- **O que fazer**
Reproduza todos os registros abaixo, linha por linha, sem mudar nada. Deixe as imagens de fora da resposta.

- **Dados para processar**
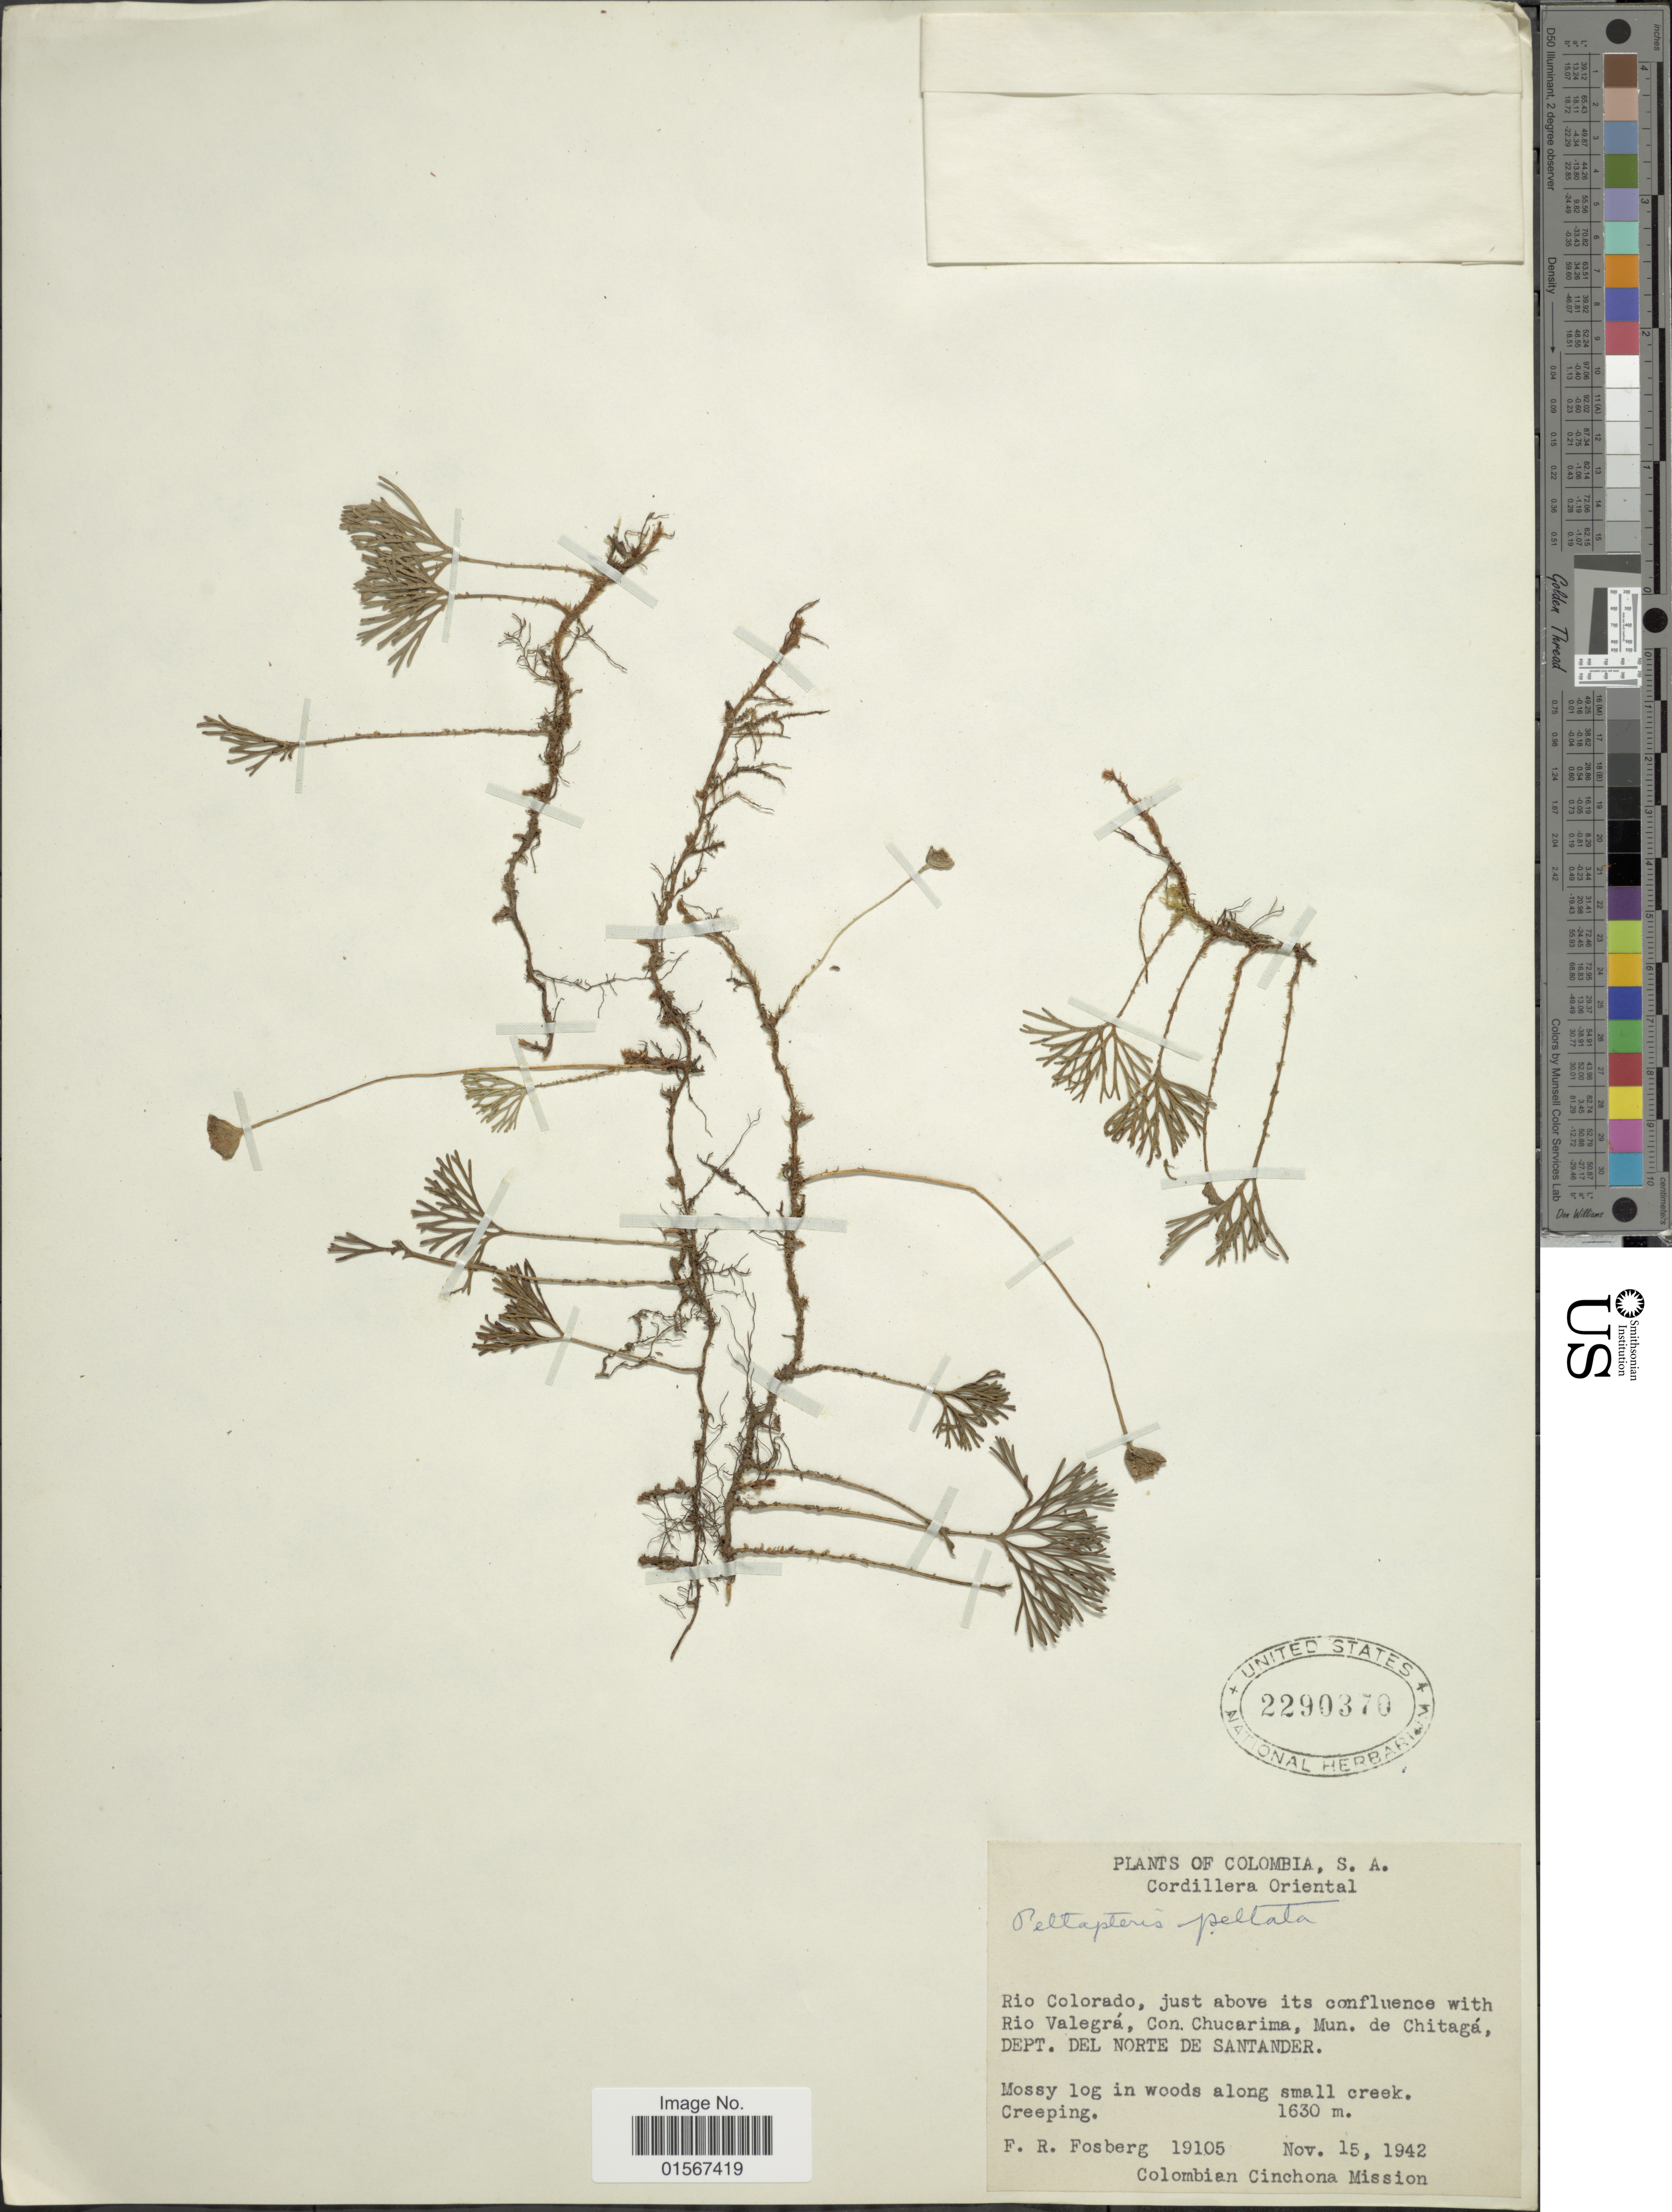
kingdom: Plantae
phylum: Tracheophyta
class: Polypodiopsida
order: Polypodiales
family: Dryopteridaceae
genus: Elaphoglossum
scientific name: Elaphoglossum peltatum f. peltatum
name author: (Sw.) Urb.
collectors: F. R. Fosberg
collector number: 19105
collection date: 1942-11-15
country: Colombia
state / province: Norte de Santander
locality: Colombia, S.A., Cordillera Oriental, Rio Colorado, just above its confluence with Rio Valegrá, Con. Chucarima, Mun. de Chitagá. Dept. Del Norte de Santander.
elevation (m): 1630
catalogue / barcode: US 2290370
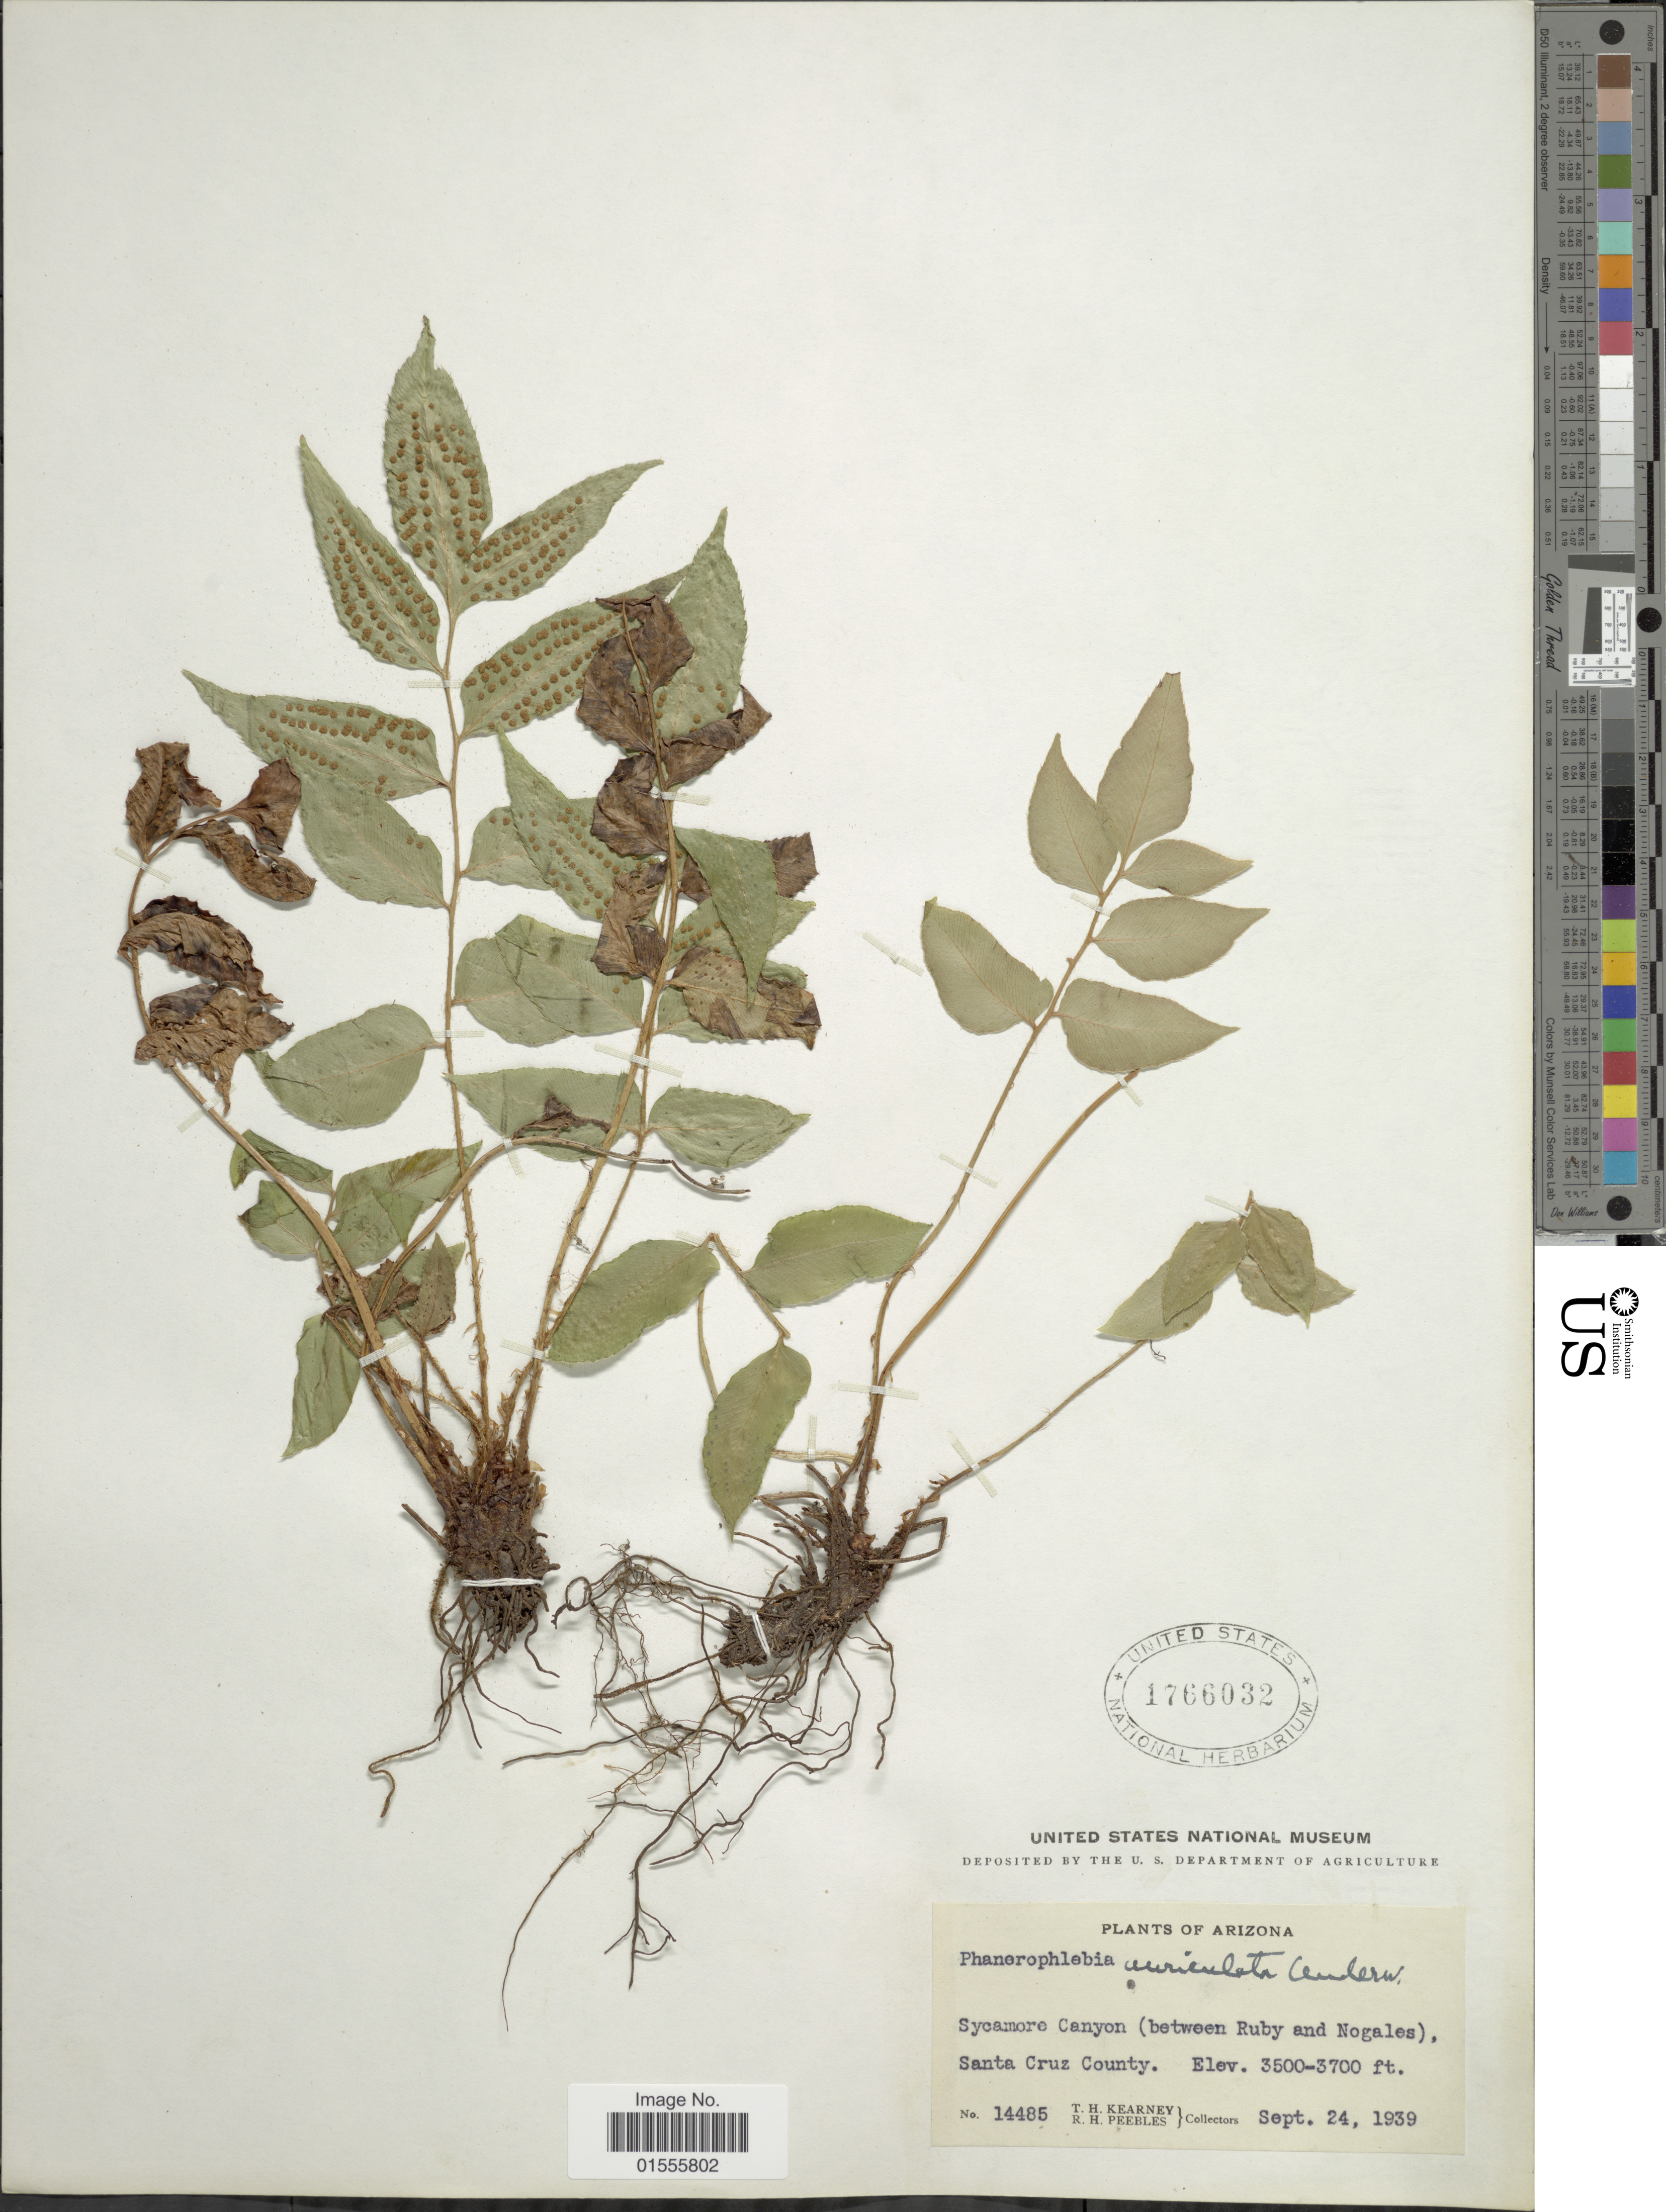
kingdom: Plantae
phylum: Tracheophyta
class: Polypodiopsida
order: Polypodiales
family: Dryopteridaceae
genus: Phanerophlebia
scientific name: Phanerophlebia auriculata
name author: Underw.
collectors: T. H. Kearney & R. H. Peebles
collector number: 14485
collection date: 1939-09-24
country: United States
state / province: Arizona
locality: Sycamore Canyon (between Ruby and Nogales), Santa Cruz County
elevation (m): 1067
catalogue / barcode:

- **Resposta do exercício**
kingdom: Plantae
phylum: Tracheophyta
class: Polypodiopsida
order: Polypodiales
family: Dryopteridaceae
genus: Elaphoglossum
scientific name: Elaphoglossum peltatum f. peltatum
name author: (Sw.) Urb.
collectors: F. R. Fosberg
collector number: 19105
collection date: 1942-11-15
country: Colombia
state / province: Norte de Santander
locality: Colombia, S.A., Cordillera Oriental, Rio Colorado, just above its confluence with Rio Valegrá, Con. Chucarima, Mun. de Chitagá. Dept. Del Norte de Santander.
elevation (m): 1630
catalogue / barcode: US 2290370
kingdom: Plantae
phylum: Tracheophyta
class: Polypodiopsida
order: Polypodiales
family: Dryopteridaceae
genus: Phanerophlebia
scientific name: Phanerophlebia auriculata
name author: Underw.
collectors: T. H. Kearney & R. H. Peebles
collector number: 14485
collection date: 1939-09-24
country: United States
state / province: Arizona
locality: Sycamore Canyon (between Ruby and Nogales), Santa Cruz County
elevation (m): 1067
catalogue / barcode:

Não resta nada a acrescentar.